TASK BRIEF: Set down all of the entries word for word, omitting the images they contain.
[[ RECORDS SHOWN, beginning ]]
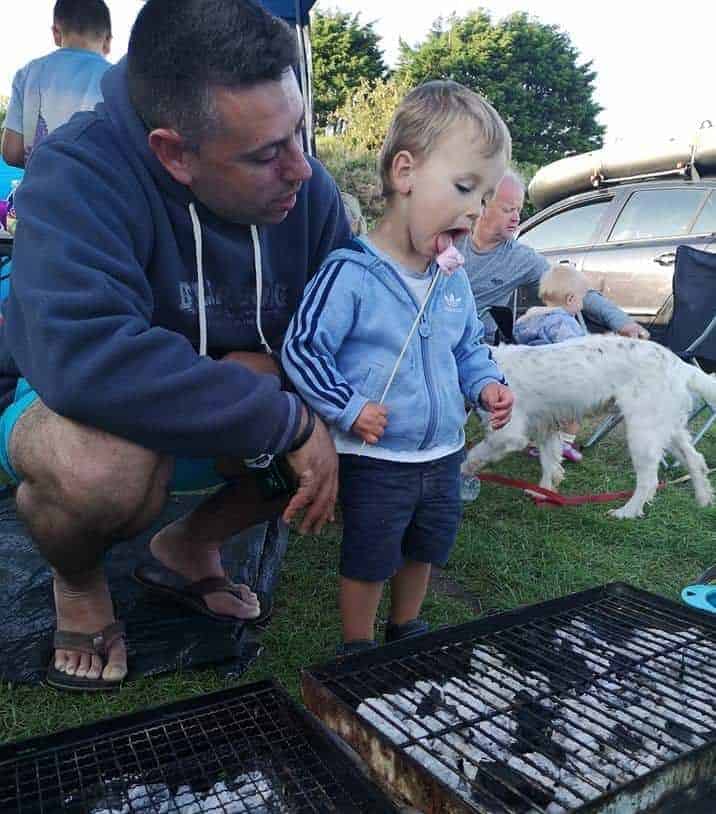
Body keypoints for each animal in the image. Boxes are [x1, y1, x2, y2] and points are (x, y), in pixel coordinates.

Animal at [464, 334, 716, 520]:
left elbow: (471, 457)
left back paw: (626, 512)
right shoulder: (546, 426)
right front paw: (543, 492)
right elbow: (550, 462)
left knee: (649, 480)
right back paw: (704, 500)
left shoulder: (507, 434)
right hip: (667, 430)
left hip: (642, 433)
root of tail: (680, 365)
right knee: (696, 461)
[[ RECORDS SHOWN, end ]]
OUTPUT FOR THIS EXERCISE:
Body keypoints for each animal in the image. Boxes are [x1, y1, x2, y2] and points are (x, y), in pixel coordinates.

Animal at [464, 334, 716, 520]:
left elbow: (471, 457)
left back paw: (626, 512)
right shoulder: (546, 426)
right front paw: (543, 492)
right elbow: (550, 462)
left knee: (649, 480)
right back paw: (704, 500)
left shoulder: (507, 434)
right hip: (667, 430)
left hip: (642, 433)
root of tail: (680, 365)
right knee: (696, 461)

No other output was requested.